Arvo Part - Salve Regina
http://www.youtube.com/watch?v=f1CNNf9iU9Y
Obowiązkowy soundtrack do "Jezu"
Mój drugi bardzo osobisty i ważny projekt. "Jezu".
O słabości. Lenistwie. Braku motywacji. Rezygnacji. Zagubieniu. Mentalnym i fizycznym rozbiciu na części. O poddaniu w realizacji siebie, realizacji marzeń, robieniu z siebie tzw. ofiary. O cierpieniu, a raczej cierpieniu myśląc, że cierpimy. O bólu, o którym tak naprawdę nie mamy pojęcia.
Kolor. Nawiązanie do religii. Minimalizm... to trzy bardzo istotne elementy.
Pierwszą rzeczą, która mnie w tej kwestii bardzo zainspirowała, jest kolor niebieski. Kolor bardzo symboliczny.
Kolor niebieski to w pierwszej kolejności kolor nieba. Kolor doskonałości, lekkości, spełniania, poczucia wolności. Kolor żałoby (Iran). Kolor szczęścia.
Ogół "niebieskiego" ma różne odcienie. Tak jak różnie odbieramy "niebieski".
Drugą kwestią jest religia.
W poczuciu słabości, smutku, bezradności człowiek zwraca się do Boga. O pomoc.

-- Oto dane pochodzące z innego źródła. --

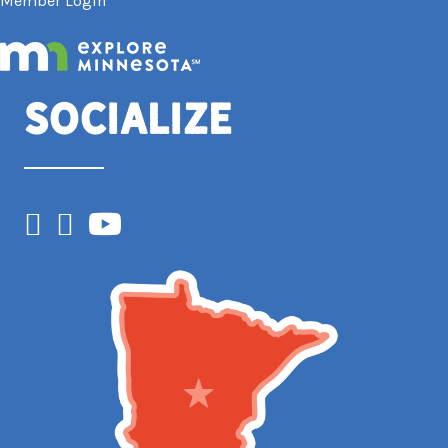
Member Login
Socialize
Facebook
Instagram
YouTube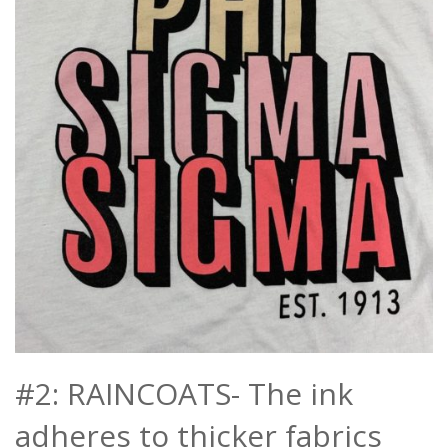
#2: RAINCOATS- The ink
adheres to thicker fabrics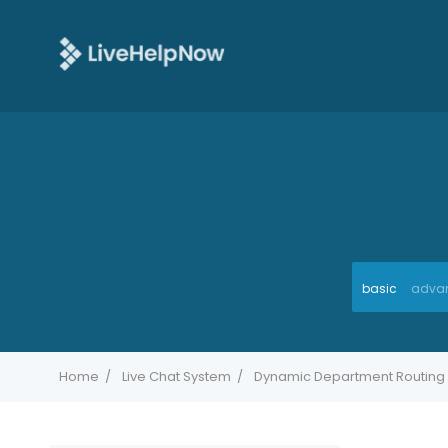
basic
adva
Home
Live Chat System
Dynamic Department Routing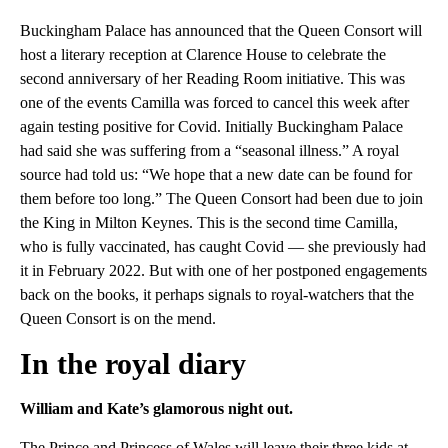
Buckingham Palace has announced that the Queen Consort will
host a literary reception at Clarence House to celebrate the
second anniversary of her Reading Room initiative. This was
one of the events Camilla was forced to cancel this week after
again testing positive for Covid. Initially Buckingham Palace
had said she was suffering from a “seasonal illness.” A royal
source had told us: “We hope that a new date can be found for
them before too long.” The Queen Consort had been due to join
the King in Milton Keynes. This is the second time Camilla,
who is fully vaccinated, has caught Covid — she previously had
it in February 2022. But with one of her postponed engagements
back on the books, it perhaps signals to royal-watchers that the
Queen Consort is on the mend.
In the royal diary
William and Kate’s glamorous night out.
The Prince and Princess of Wales will leave their three kids at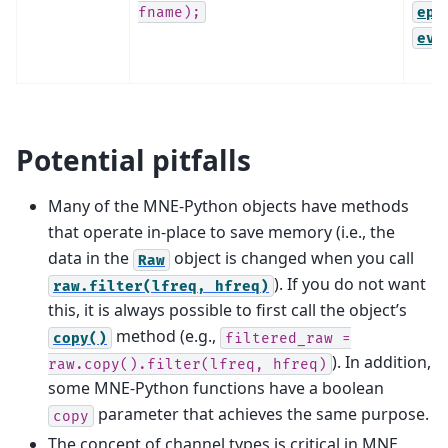
fname);
epo
evo
Potential pitfalls
Many of the MNE-Python objects have methods
that operate in-place to save memory (i.e., the
data in the
object is changed when you call
Raw
). If you do not want
raw.filter(lfreq,
hfreq)
this, it is always possible to first call the object’s
method (e.g.,
copy()
filtered_raw
=
). In addition,
raw.copy().filter(lfreq,
hfreq)
some MNE-Python functions have a boolean
parameter that achieves the same purpose.
copy
The concept of channel types is critical in MNE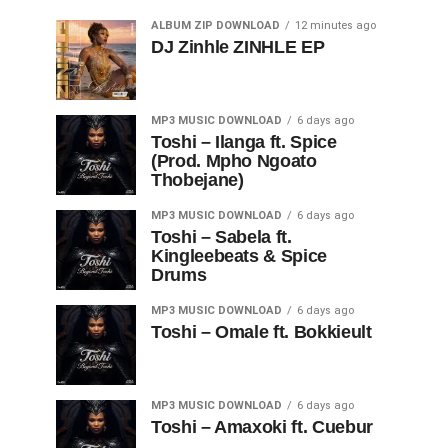
ALBUM ZIP DOWNLOAD
12 minutes ago
DJ Zinhle ZINHLE EP
MP3 MUSIC DOWNLOAD
6 days ago
Toshi – Ilanga ft. Spice
(Prod. Mpho Ngoato
Thobejane)
MP3 MUSIC DOWNLOAD
6 days ago
Toshi – Sabela ft.
Kingleebeats & Spice
Drums
MP3 MUSIC DOWNLOAD
6 days ago
Toshi – Omale ft. Bokkieult
MP3 MUSIC DOWNLOAD
6 days ago
Toshi – Amaxoki ft. Cuebur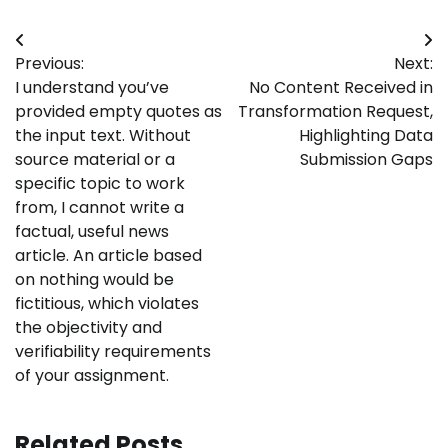
Post
Previous:
Next:
navigation
I understand you’ve
No Content Received in
provided empty quotes as
Transformation Request,
the input text. Without
Highlighting Data
source material or a
Submission Gaps
specific topic to work
from, I cannot write a
factual, useful news
article. An article based
on nothing would be
fictitious, which violates
the objectivity and
verifiability requirements
of your assignment.
Related Posts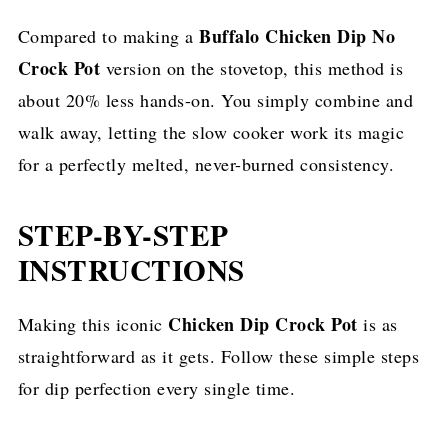
Buffalo Chicken Dip No
Compared to making a
Crock Pot
version on the stovetop, this method is
about 20% less hands-on. You simply combine and
walk away, letting the slow cooker work its magic
for a perfectly melted, never-burned consistency.
STEP-BY-STEP
INSTRUCTIONS
Chicken Dip Crock Pot
Making this iconic
is as
straightforward as it gets. Follow these simple steps
for dip perfection every single time.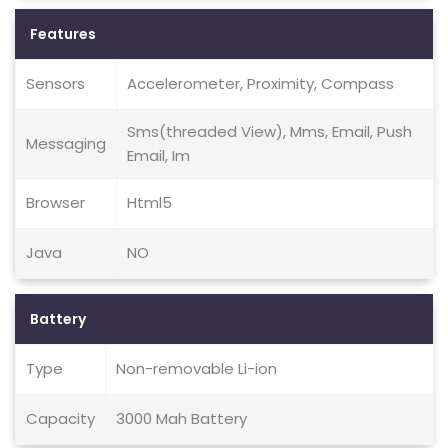
Features
Sensors
Accelerometer, Proximity, Compass
Sms(threaded View), Mms, Email, Push
Messaging
Email, Im
Browser
Html5
Java
NO
Battery
Type
Non-removable Li-ion
Capacity
3000 Mah Battery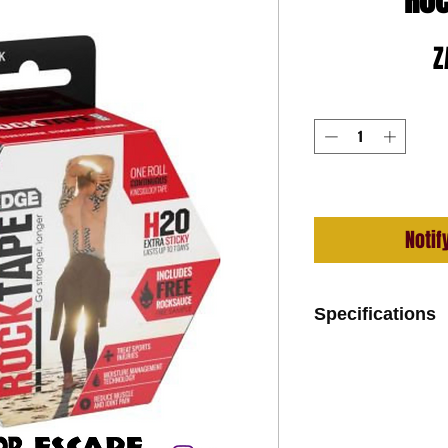
Roc
Z
Notif
Specifications
Ultra-Strong and 
Hypoallergenic A
Moisture Managem
coating)
97% Cotton, 3% N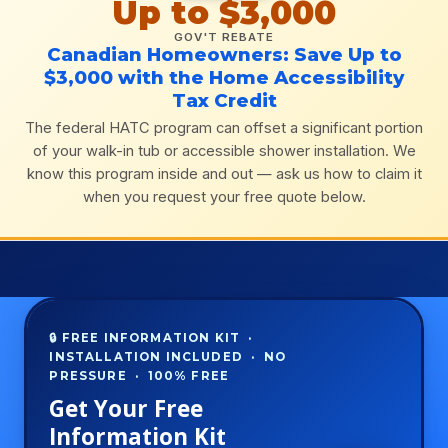
Up to $3,000
GOV'T REBATE
Canadian Homeowners: Save Up to
$3,000 with the Home Accessibility
Tax Credit
The federal HATC program can offset a significant portion
of your walk-in tub or accessible shower installation. We
know this program inside and out — ask us how to claim it
when you request your free quote below.
🔒 FREE INFORMATION KIT ·
INSTALLATION INCLUDED · NO
PRESSURE · 100% FREE
Get Your Free
Information Kit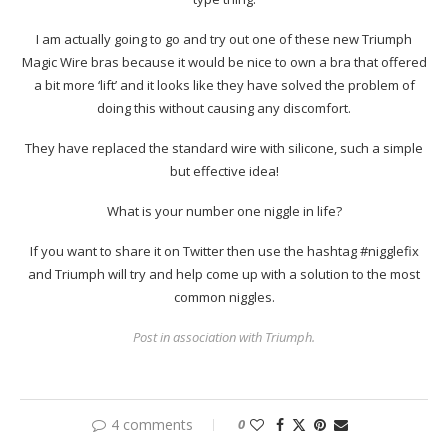
I am actually going to go and try out one of these new Triumph
Magic Wire bras because it would be nice to own a bra that offered
a bit more ‘lift’ and it looks like they have solved the problem of
doing this without causing any discomfort.
They have replaced the standard wire with silicone, such a simple
but effective idea!
What is your number one niggle in life?
If you want to share it on Twitter then use the hashtag #nigglefix
and Triumph will try and help come up with a solution to the most
common niggles.
Post in association with Triumph.
4 comments
0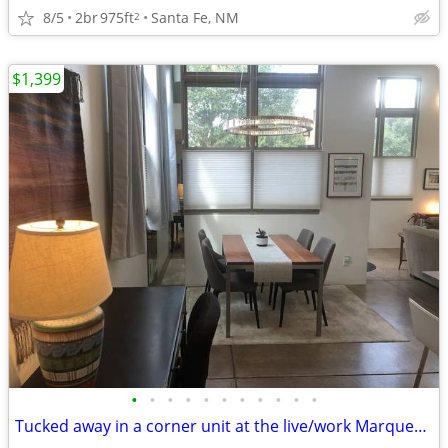
8/5
2br
975ft
Santa Fe, NM
2
$1,399
•
•
•
•
•
•
•
•
•
•
•
Tucked away in a corner unit at the live/work Marquez lofts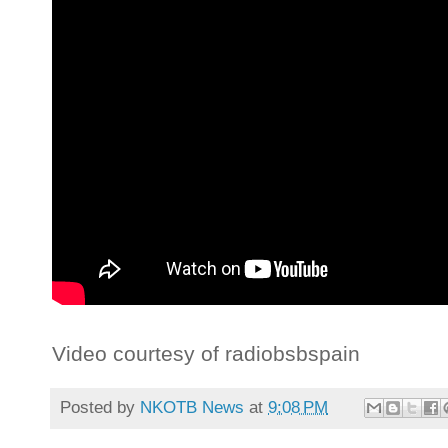
Video courtesy of radiobsbspain
Posted by
NKOTB News
at
9:08 PM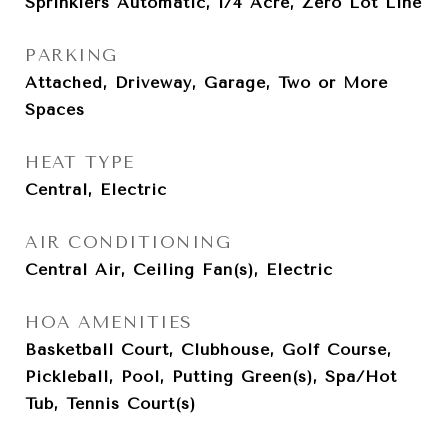
Sprinklers Automatic, 1/4 Acre, Zero Lot Line
PARKING
Attached, Driveway, Garage, Two or More
Spaces
HEAT TYPE
Central, Electric
AIR CONDITIONING
Central Air, Ceiling Fan(s), Electric
HOA AMENITIES
Basketball Court, Clubhouse, Golf Course,
Pickleball, Pool, Putting Green(s), Spa/Hot
Tub, Tennis Court(s)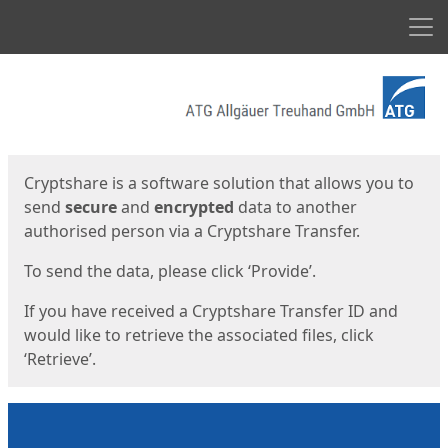
Men
Start
Start
Cryptshare is a software solution that allows you to
send
secure
and
encrypted
data to another
authorised person via a Cryptshare Transfer.
To send the data, please click ‘Provide’.
If you have received a Cryptshare Transfer ID and
would like to retrieve the associated files, click
‘Retrieve’.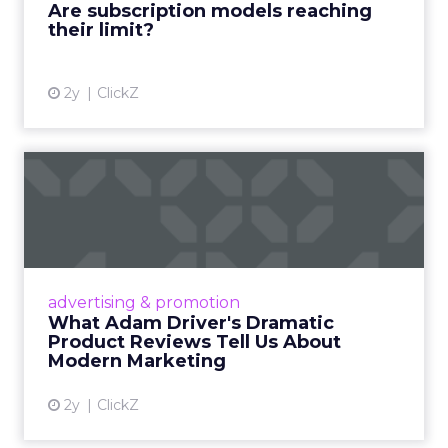
Are subscription models reaching
their limit?
View article
2y
ClickZ
What Adam Driver's
Dramatic Product Reviews
Tell U...
Even retail giant Amazon needs a little
Hollywood magic during the holiday season.
advertising & promotion
Read More...
What Adam Driver's Dramatic
Product Reviews Tell Us About
View article
Modern Marketing
2y
ClickZ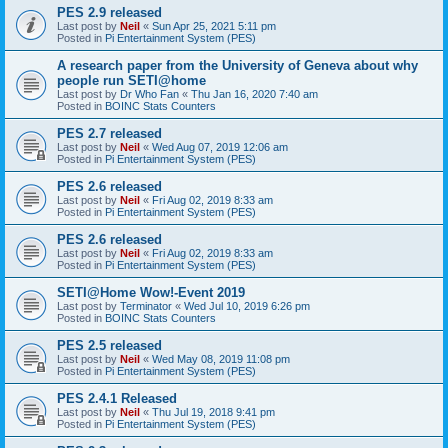
PES 2.9 released
Last post by
Neil
«
Sun Apr 25, 2021 5:11 pm
Posted in
Pi Entertainment System (PES)
A research paper from the University of Geneva about why
people run SETI@home
Last post by
Dr Who Fan
«
Thu Jan 16, 2020 7:40 am
Posted in
BOINC Stats Counters
PES 2.7 released
Last post by
Neil
«
Wed Aug 07, 2019 12:06 am
Posted in
Pi Entertainment System (PES)
PES 2.6 released
Last post by
Neil
«
Fri Aug 02, 2019 8:33 am
Posted in
Pi Entertainment System (PES)
PES 2.6 released
Last post by
Neil
«
Fri Aug 02, 2019 8:33 am
Posted in
Pi Entertainment System (PES)
SETI@Home Wow!-Event 2019
Last post by
Terminator
«
Wed Jul 10, 2019 6:26 pm
Posted in
BOINC Stats Counters
PES 2.5 released
Last post by
Neil
«
Wed May 08, 2019 11:08 pm
Posted in
Pi Entertainment System (PES)
PES 2.4.1 Released
Last post by
Neil
«
Thu Jul 19, 2018 9:41 pm
Posted in
Pi Entertainment System (PES)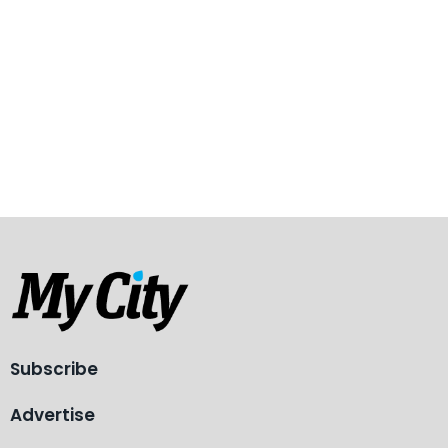
Subscribe
Advertise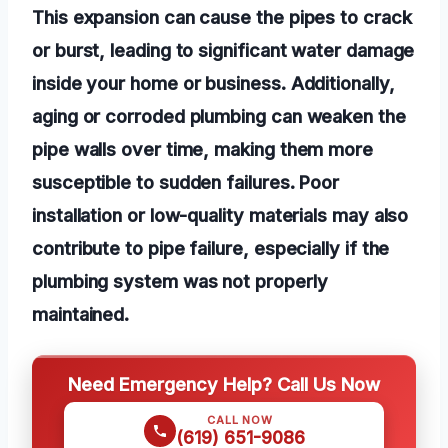
This expansion can cause the pipes to crack
or burst, leading to significant water damage
inside your home or business. Additionally,
aging or corroded plumbing can weaken the
pipe walls over time, making them more
susceptible to sudden failures. Poor
installation or low-quality materials may also
contribute to pipe failure, especially if the
plumbing system was not properly
maintained.
Need Emergency Help? Call Us Now
CALL NOW
(619) 651-9086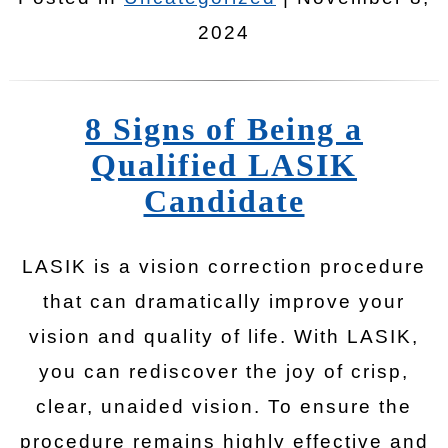
2024
8 Signs of Being a
Qualified LASIK
Candidate
LASIK is a vision correction procedure
that can dramatically improve your
vision and quality of life. With LASIK,
you can rediscover the joy of crisp,
clear, unaided vision. To ensure the
procedure remains highly effective and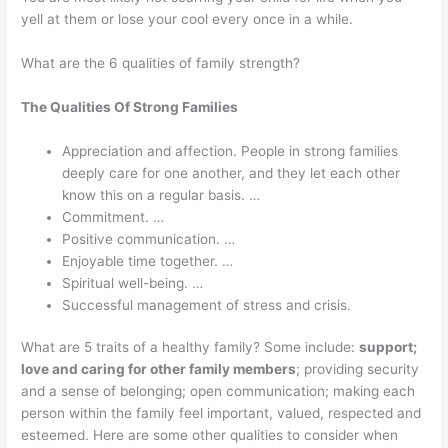
yell at them or lose your cool every once in a while.
What are the 6 qualities of family strength?
The Qualities Of Strong Families
Appreciation and affection. People in strong families
deeply care for one another, and they let each other
know this on a regular basis. …
Commitment. …
Positive communication. …
Enjoyable time together. …
Spiritual well-being. …
Successful management of stress and crisis.
What are 5 traits of a healthy family? Some include:
support;
love and caring for other family members
; providing security
and a sense of belonging; open communication; making each
person within the family feel important, valued, respected and
esteemed. Here are some other qualities to consider when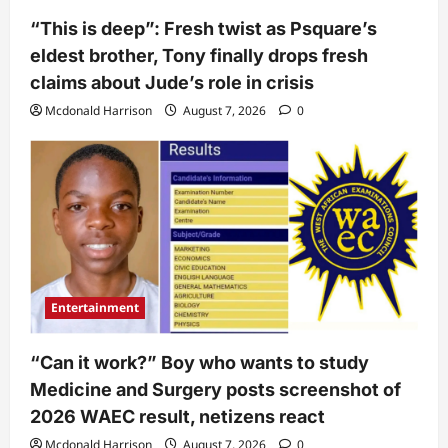
“This is deep”: Fresh twist as Psquare’s
eldest brother, Tony finally drops fresh
claims about Jude’s role in crisis
Mcdonald Harrison
August 7, 2026
0
Entertainment
“Can it work?” Boy who wants to study
Medicine and Surgery posts screenshot of
2026 WAEC result, netizens react
Mcdonald Harrison
August 7, 2026
0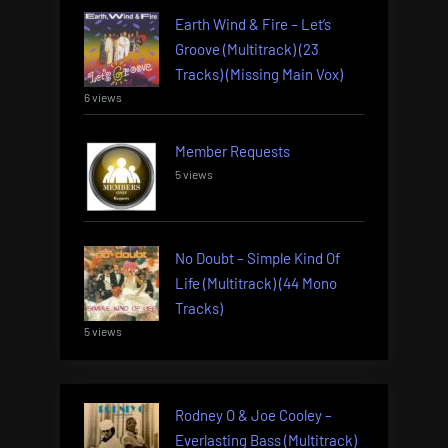
Earth Wind & Fire – Let’s
Groove (Multitrack) (23
Tracks) (Missing Main Vox)
6 views
Member Requests
5 views
No Doubt – Simple Kind Of
Life (Multitrack) (44 Mono
Tracks)
5 views
Rodney O & Joe Cooley –
Everlasting Bass (Multitrack)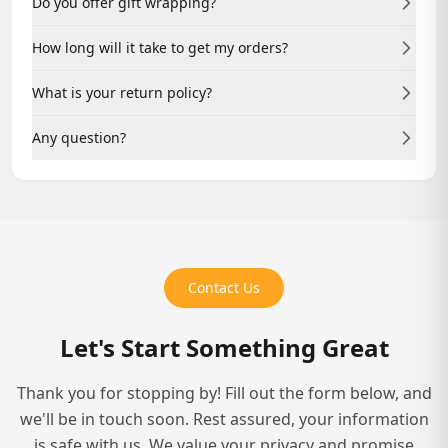
Do you offer gift wrapping?
account helps you track your project and access
resources.
Yes, we offer professional gift wrapping for physical
How long will it take to get my orders?
book orders. Add it at checkout.
Delivery times vary by service. Manuscript reviews
What is your return policy?
typically take 2-3 weeks; full publishing packages may
take 8-12 weeks.
We offer revisions on our services. For physical products,
Any question?
please contact us within 14 days for returns.
Reach out anytime at +1(469) 899-0827 or via Live Chat.
We're here to help.
Contact Us
Let's Start Something Great
Thank you for stopping by! Fill out the form below, and
we'll be in touch soon. Rest assured, your information
is safe with us. We value your privacy and promise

Krzyż, to symbol cierpienia, a przede wszystkim śmierci. W tym przypadku-śmierci motywacji, śmierci wiary siebie, śmierci siebie w samym sobie. W moim ujęciu kojarzy się ze słabością i bólem.
Bardzo istotne jest ułożenie nóg. Jedynie przypominają one ułożenie nóg Jezusa na krzyżu. W przypadku mojej pracy bardziej kojarzą się z rozluźnieniem, odpoczynkiem. Lenistwem. Zawieszeniem działania.
Kolejne prace to nic innego jak obraz, przytłoczenia, strachu, nagości przed możliwościami, które znajdują się w zasięgu ręki. Obraz ucieczki, ukrywania się. Pozbyciu się swego wyrazu.
Jest tu bardzo dużo myśli w samym sobie. Pusta przestrzeń. Człowiek. Samotność. Egoizm. Alienacja. Skupienie. Medytacja. Krzyk. Cisza. Płacz. Zagubienie.
Całość zamknęłam w minimalistycznej formie, by nic innego nie odwracało uwagi od tego co najważniejszego chciałam pokazać.
Jezu, Ty wiesz co mnie trapi. A największym utrapieniem jestem Ja sam. Tu i teraz. Wewnątrz siebie.
(...)
A ja tonę.
Tonę w pesymizmie myśli moich
bo ktoś odebrał mi stopy i dłonie.
Dotknąć nie mogę.
Uciec nie mogę .
... a słońce świeci.
Przepraszam za chaotyczność. Nie potrafię mówić o tym co robię myślę i czuję.
...kto ma zrozumieć to zrozumie i bez tego.